Information START
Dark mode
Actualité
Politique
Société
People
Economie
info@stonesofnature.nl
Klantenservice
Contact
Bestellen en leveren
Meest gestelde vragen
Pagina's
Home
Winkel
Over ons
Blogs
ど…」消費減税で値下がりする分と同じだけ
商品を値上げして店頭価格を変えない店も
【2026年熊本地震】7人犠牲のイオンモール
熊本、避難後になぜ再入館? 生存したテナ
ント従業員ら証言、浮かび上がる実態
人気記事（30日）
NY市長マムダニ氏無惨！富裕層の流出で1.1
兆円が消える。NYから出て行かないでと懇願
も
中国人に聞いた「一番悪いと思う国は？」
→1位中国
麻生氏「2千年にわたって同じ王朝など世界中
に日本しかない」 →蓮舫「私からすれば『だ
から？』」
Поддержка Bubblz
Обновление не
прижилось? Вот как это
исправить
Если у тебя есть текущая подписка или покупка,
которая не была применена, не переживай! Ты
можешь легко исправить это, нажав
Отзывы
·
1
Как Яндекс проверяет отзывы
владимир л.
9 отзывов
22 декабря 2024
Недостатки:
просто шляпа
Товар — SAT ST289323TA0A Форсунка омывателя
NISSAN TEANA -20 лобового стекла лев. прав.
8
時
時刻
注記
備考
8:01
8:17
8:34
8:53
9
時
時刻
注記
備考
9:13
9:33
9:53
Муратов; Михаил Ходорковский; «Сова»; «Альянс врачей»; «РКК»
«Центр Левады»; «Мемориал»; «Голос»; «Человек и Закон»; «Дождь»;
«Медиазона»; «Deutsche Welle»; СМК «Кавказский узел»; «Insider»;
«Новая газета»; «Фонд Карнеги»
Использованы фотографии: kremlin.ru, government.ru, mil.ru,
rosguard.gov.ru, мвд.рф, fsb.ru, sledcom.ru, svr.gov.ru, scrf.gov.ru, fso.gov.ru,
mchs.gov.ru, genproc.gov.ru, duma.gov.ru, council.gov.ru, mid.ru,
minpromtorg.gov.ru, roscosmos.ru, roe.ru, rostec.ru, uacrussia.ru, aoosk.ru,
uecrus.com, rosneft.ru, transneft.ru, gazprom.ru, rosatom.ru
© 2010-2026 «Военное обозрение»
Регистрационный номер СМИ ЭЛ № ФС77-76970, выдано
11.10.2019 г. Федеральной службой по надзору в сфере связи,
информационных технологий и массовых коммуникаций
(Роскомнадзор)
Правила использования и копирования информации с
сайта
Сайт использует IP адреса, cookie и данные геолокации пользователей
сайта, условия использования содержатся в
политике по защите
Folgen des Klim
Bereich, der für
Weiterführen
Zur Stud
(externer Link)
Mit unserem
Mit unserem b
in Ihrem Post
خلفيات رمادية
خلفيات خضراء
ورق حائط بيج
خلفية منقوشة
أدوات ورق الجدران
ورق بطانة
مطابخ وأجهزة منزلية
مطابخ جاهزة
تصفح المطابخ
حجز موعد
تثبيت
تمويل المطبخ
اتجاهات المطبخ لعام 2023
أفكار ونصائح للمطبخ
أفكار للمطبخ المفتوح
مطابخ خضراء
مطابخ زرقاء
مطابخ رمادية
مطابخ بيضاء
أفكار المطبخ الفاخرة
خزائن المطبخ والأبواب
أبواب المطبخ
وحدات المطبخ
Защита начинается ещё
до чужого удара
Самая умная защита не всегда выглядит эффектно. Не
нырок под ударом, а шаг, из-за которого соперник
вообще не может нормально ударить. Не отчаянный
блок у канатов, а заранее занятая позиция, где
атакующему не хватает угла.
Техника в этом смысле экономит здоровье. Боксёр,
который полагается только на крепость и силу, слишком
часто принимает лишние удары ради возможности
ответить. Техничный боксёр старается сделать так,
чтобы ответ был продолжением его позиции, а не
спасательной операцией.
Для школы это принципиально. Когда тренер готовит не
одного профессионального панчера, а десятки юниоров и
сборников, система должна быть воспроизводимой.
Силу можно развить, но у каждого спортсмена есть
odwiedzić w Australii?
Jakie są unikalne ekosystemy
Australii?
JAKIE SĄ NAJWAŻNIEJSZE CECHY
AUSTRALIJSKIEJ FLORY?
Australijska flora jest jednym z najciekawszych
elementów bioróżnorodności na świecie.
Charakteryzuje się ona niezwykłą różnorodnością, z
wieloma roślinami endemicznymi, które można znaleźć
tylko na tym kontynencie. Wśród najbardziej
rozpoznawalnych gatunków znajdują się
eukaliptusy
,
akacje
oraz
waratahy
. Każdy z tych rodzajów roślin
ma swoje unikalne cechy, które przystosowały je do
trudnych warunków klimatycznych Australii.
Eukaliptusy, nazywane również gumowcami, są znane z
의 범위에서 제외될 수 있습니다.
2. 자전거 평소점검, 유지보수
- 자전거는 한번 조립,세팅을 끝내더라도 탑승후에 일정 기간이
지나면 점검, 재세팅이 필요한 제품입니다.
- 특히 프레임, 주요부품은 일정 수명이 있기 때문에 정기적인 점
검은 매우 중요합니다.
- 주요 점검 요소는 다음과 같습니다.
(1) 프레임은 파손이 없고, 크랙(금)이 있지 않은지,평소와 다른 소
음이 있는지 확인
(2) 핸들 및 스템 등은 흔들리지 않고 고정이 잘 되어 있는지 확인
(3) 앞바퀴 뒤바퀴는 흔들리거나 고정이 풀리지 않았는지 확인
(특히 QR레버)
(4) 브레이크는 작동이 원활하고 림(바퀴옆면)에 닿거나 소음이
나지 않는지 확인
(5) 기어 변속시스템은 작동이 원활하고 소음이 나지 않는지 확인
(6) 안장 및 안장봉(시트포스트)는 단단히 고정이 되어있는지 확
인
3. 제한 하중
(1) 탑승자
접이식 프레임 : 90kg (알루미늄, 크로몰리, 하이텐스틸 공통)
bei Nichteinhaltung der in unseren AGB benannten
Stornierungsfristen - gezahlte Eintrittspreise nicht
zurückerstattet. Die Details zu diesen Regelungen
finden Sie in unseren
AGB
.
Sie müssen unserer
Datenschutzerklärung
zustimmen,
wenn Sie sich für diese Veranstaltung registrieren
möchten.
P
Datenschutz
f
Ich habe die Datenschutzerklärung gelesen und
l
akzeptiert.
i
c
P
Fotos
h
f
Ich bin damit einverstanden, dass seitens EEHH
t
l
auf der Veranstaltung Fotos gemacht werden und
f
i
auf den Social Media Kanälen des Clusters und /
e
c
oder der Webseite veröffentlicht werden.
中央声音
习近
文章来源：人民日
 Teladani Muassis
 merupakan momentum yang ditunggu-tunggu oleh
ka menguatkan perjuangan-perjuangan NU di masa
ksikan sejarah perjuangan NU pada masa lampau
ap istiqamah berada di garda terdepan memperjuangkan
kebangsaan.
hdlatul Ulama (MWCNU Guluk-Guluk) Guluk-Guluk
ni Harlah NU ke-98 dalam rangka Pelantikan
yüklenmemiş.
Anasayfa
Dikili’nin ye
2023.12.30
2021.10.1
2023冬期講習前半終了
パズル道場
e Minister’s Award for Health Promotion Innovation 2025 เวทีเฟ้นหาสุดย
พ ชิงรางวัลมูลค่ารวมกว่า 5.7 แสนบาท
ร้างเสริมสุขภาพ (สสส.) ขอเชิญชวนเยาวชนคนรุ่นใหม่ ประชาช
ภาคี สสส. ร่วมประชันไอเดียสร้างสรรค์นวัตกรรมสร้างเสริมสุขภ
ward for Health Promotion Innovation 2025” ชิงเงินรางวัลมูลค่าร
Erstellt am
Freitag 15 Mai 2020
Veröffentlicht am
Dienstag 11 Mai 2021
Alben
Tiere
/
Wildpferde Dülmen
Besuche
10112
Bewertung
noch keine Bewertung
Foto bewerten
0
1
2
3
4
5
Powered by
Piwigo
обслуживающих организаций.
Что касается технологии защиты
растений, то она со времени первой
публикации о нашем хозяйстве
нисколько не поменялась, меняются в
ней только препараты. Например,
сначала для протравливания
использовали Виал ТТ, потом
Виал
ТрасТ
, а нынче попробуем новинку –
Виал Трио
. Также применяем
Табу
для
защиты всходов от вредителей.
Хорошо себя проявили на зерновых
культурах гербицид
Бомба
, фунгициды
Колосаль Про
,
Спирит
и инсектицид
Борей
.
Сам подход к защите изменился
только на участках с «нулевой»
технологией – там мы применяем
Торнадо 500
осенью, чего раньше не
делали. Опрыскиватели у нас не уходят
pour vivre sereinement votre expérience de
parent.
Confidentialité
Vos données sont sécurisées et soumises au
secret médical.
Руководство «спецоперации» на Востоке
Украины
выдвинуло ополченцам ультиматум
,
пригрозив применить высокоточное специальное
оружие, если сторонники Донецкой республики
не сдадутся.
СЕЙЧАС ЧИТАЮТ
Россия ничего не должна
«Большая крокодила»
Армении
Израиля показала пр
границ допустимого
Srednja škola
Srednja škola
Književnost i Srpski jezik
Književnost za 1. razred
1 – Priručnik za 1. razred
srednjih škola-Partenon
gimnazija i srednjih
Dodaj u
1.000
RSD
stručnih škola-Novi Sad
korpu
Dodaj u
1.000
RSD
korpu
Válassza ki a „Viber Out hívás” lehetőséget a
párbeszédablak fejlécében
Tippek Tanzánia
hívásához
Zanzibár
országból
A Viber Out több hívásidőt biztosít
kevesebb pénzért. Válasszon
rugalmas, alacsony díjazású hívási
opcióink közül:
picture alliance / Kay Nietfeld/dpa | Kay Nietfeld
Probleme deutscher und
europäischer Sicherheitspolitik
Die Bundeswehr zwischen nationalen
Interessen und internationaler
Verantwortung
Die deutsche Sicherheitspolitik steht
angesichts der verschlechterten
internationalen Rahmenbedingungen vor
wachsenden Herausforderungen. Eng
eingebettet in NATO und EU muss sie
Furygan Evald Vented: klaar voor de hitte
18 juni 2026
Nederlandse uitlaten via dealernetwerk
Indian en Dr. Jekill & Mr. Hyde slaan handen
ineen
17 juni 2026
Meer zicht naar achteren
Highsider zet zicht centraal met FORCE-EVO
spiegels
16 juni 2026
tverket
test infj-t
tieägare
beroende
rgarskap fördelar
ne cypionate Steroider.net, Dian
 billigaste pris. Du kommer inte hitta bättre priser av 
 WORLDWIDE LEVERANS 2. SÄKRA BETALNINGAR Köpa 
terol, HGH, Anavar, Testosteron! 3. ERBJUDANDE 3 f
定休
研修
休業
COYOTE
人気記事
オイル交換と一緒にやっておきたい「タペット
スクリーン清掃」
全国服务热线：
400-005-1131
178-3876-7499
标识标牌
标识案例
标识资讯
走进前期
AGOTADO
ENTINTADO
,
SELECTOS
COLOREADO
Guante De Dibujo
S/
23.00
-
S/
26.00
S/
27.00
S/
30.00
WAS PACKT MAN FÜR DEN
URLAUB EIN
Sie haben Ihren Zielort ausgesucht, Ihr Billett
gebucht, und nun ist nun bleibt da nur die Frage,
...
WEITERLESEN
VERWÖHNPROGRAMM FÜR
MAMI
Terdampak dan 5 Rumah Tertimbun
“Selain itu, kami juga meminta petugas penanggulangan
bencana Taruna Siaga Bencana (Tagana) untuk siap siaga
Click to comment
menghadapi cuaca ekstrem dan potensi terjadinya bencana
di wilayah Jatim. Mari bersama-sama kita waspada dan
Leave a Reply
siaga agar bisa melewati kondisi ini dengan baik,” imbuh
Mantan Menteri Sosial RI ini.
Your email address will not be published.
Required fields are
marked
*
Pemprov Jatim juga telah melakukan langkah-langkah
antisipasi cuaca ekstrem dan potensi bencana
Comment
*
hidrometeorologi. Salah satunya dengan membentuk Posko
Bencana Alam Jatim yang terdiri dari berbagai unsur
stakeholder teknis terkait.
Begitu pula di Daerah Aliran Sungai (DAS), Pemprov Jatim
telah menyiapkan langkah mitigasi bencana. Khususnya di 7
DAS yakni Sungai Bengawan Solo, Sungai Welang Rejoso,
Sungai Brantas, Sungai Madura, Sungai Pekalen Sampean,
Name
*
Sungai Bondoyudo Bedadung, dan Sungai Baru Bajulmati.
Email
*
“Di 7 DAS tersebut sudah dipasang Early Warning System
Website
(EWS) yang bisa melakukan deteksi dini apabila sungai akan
Information END
**Exercise brief**
Locate each line above that contains the string "원활하고", matching case exactly, and copy those lines.

**Expected output**
(4) 브레이크는 작동이 원활하고 림(바퀴옆면)에 닿거나 소음이
(5) 기어 변속시스템은 작동이 원활하고 소음이 나지 않는지 확인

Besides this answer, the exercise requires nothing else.